* _Your goal_:
Each line from the one that contains "solidność, naturalność, bezpieczeństwo i" through the end of the entries should be repeated exactly, with nothing added.

**********

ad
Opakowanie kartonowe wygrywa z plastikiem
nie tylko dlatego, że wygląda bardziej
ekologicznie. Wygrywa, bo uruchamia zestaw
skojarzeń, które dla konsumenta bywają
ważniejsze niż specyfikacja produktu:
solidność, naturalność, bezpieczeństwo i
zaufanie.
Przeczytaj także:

**********

* _Answer below_:
solidność, naturalność, bezpieczeństwo i
zaufanie.
Przeczytaj także:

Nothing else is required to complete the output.